Exercise input:
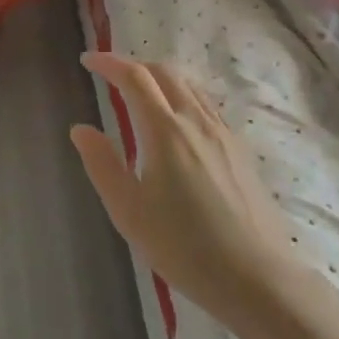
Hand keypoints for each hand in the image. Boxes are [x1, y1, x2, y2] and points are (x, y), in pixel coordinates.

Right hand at [71, 53, 304, 326]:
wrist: (257, 278)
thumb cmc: (183, 246)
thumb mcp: (128, 210)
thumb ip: (102, 163)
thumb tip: (80, 128)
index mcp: (165, 131)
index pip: (134, 78)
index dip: (109, 63)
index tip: (88, 60)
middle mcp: (196, 121)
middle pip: (165, 72)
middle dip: (135, 64)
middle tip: (111, 75)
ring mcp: (223, 133)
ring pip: (190, 86)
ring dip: (161, 77)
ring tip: (140, 94)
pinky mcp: (240, 150)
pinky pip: (206, 105)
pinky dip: (182, 96)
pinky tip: (176, 122)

Activity: Exactly and only the lines from the line containing "thumb ip: (102, 163)" through the last line of the entries should be copied, both ends included.

Solution to the exercise:
thumb ip: (102, 163)
thumb tip: (80, 128)
index mcp: (165, 131)
index pip: (134, 78)
index dip: (109, 63)
index tip: (88, 60)
middle mcp: (196, 121)
middle pip: (165, 72)
middle dip: (135, 64)
middle tip: (111, 75)
ring mcp: (223, 133)
ring pip: (190, 86)
ring dip: (161, 77)
ring tip: (140, 94)
pinky mcp: (240, 150)
pinky pip: (206, 105)
pinky dip: (182, 96)
pinky tip: (176, 122)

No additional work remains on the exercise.